» **Texto em estudo**:
=====

Câmara Municipal aprova projeto que combate o assédio nos ônibus de Curitiba

Segundo a Sesp-PR, a cada dois dias, a cidade registra um episódio de importunação sexual dentro do sistema de transporte público. 

A Câmara Municipal de Curitiba aprovou em 2º turno nesta terça-feira o Projeto de Lei que institui uma campanha de combate à importunação sexual no transporte público da cidade.

De nº 005.00125.2020, a iniciativa da vereadora Maria Leticia (PV) prevê a exposição, nos terminais de ônibus e veículos do transporte público municipal, de materiais informativos com instruções às vítimas sobre como identificar o agressor, como agir diante de um episódio de importunação sexual e quais são os canais de denúncia disponíveis.

O Projeto de Lei ainda pede o oferecimento de capacitação para funcionárias e funcionários do sistema de transporte, além da concessão de uma autorização prévia para que os trabalhadores dos terminais possam acionar a Guarda Municipal em prol de auxiliar as vítimas e de conter o agressor.

A aprovação veio após uma acalorada discussão no plenário da Câmara Municipal, que aconteceu no início de agosto e resultou em um pedido de adiamento por 10 sessões plenárias. “Todos os dias mulheres são encoxadas, apalpadas e ejaculadas dentro dos ônibus. A importunação sexual é crime previsto em lei e a resistência que o projeto encontrou no plenário da Câmara Municipal durante a primeira discussão só reflete o quanto esse crime ainda é naturalizado em nossa sociedade”, reflete a autora do projeto e vereadora Maria Leticia.


A cada dois dias, um episódio de importunação
Segundo dados da Secretaria do Estado da Segurança Pública do Paraná (Sesp), Curitiba registrou, de janeiro a agosto de 2020, 127 ocorrências de importunação sexual, correspondendo a uma denúncia a cada dois dias. Estações-tubo, terminais e ônibus do transporte público são os locais campeões dessa ocorrência: segundo o levantamento “Os Assédios Sexuais de Rua em Curitiba”, realizado pela professora e semioticista, Adriana Baggio, e pela jornalista, Estelita Hass Carazzai, a maioria das ocorrências acontecem nesses lugares, durante o período da manhã e à tarde.

=====

» **Registros salvos**:
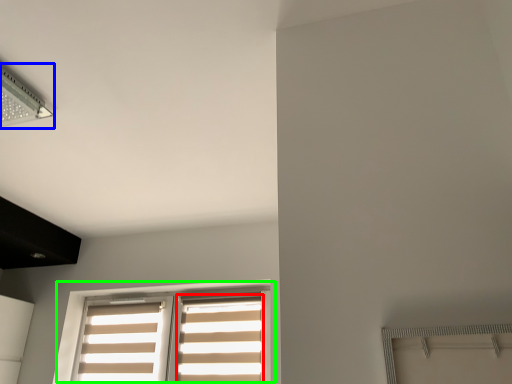
Question: Based on their relative distances, which object is farther from curtain (highlighted by a red box)? Choose from lamp (highlighted by a blue box) and window (highlighted by a green box).

Choices:
 (A) lamp
 (B) window

Answer: (A)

=====

» **Instruções de trabalho**:
A) De acordo com o texto sobre o assédio nos ônibus de Curitiba, quantas ocorrências de importunação sexual a cidade registrou entre janeiro e agosto de 2020?
B) Redija a continuação do texto sobre o combate ao assédio nos ônibus de Curitiba, começando logo após a última frase apresentada.

» **Respostas esperadas**:
A) Foram registradas 127 ocorrências de importunação sexual.

B)
Outra pesquisa, realizada em 2018 pela assessoria da vereadora e autora da proposição, entrevistou cerca de 1.000 pessoas nas estações-tubo e nos terminais de Curitiba e constatou que mais de 64% das mulheres já foram importunadas sexualmente, às vezes de forma repetida. “Descobrimos também que as vítimas são em sua maioria jovens. Meninas que a partir de seus 13 anos já começam a passar por esse tipo de constrangimento”, explica Maria Leticia.

Importunação sexual é crime
Segundo a desembargadora do Tribunal de Justiça do Paraná e coordenadora da CEVID TJPR, Dra. Ana Lúcia Lourenço, a Lei da Importunação Sexual é uma conquista recente. Antes de ser criada, em 2018, a importunação sexual não era considerada crime, mas sim uma contravenção penal. A premissa de se criar um delito veio da necessidade de se mudar a lei diante de sua ampla ocorrência justamente nos transportes coletivos. “São lugares em que essa prática é facilitada, lugares com muita aglomeração”, explica a desembargadora.

A tipificação do crime de importunação sexual com pena de 1 a 5 anos é tida como uma conduta criminosa, tipificada pela Lei nº 13.718/2018, que estabelece como prática, contra alguém, e sem a sua anuência, de ato libidinoso, com o objetivo de satisfazer a própria lascívia ou a de terceiro.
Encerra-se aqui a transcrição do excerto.